_Work instructions_: Copy out the text read from each of the entries below, character for character, and leave out the pictures themselves.

|---|

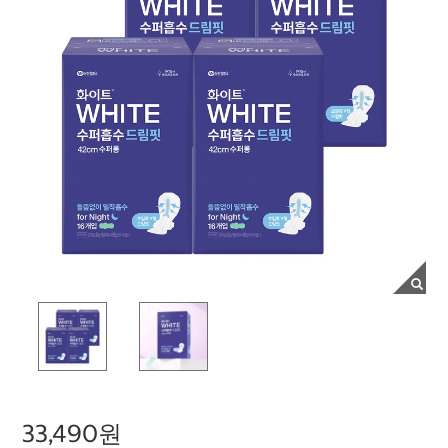
33,490원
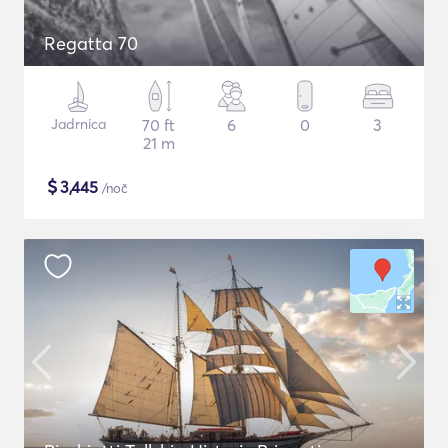
Regatta 70
Jadrnica
70 ft
6
0
3
21 m
$
3,445
/noč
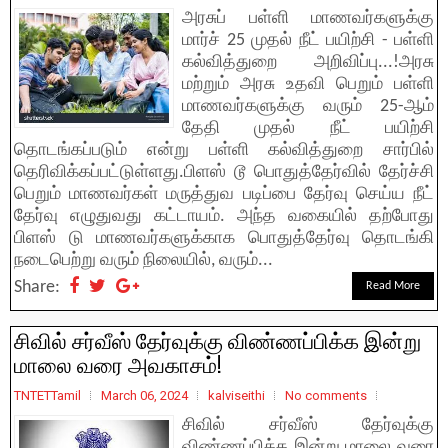
அரசுப் பள்ளி மாணவர்களுக்கு
மார்ச் 25 முதல் நீட் பயிற்சி - பள்ளி
கல்வித்துறை அறிவிப்பு...!அரசு
மற்றும் அரசு உதவி பெறும் பள்ளி
மாணவர்களுக்கு வரும் 25-ஆம்
தேதி முதல் நீட் பயிற்சி
தொடங்கப்படும் என்று பள்ளி கல்வித்துறை சார்பில்
தெரிவிக்கப்பட்டுள்ளது.பிளஸ் டூ பொதுத்தேர்வில் தேர்ச்சி
பெறும் மாணவர்கள் மருத்துவ படிப்பை தேர்வு செய்ய நீட்
தேர்வு எழுதுவது கட்டாயம். அந்த வகையில் தற்போது
பிளஸ் டு மாணவர்களுக்காக பொதுத்தேர்வு தொடங்கி
நடைபெற்று வரும் நிலையில், வரும்...
Share:
Read More
சிவில் சர்வீஸ் தேர்வுக்கு விண்ணப்பிக்க இன்று
மாலை வரை அவகாசம்!
TNTETTamil
March 06, 2024
kalviseithi
No comments
சிவில் சர்வீஸ் தேர்வுக்கு
விண்ணப்பிக்க இன்று மாலை வரை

|---|

_Result of the exercise_:
33,490원
Regatta 70
Jadrnica
70 ft
6
0
3
21 m
$
3,445
/noč
அரசுப் பள்ளி மாணவர்களுக்கு
மார்ச் 25 முதல் நீட் பயிற்சி - பள்ளி
கல்வித்துறை அறிவிப்பு...!அரசு
மற்றும் அரசு உதவி பெறும் பள்ளி
மாணவர்களுக்கு வரும் 25-ஆம்
தேதி முதல் நீட் பயிற்சி
தொடங்கப்படும் என்று பள்ளி கல்வித்துறை சார்பில்
தெரிவிக்கப்பட்டுள்ளது.பிளஸ் டூ பொதுத்தேர்வில் தேர்ச்சி
பெறும் மாணவர்கள் மருத்துவ படிப்பை தேர்வு செய்ய நீட்
தேர்வு எழுதுவது கட்டாயம். அந்த வகையில் தற்போது
பிளஸ் டு மாணவர்களுக்காக பொதுத்தேர்வு தொடங்கி
நடைபெற்று வரும் நிலையில், வரும்...
Share:
Read More
சிவில் சர்வீஸ் தேர்வுக்கு விண்ணப்பிக்க இன்று
மாலை வரை அவகாசம்!
TNTETTamil
March 06, 2024
kalviseithi
No comments
சிவில் சர்வீஸ் தேர்வுக்கு
விண்ணப்பிக்க இன்று மாலை வரை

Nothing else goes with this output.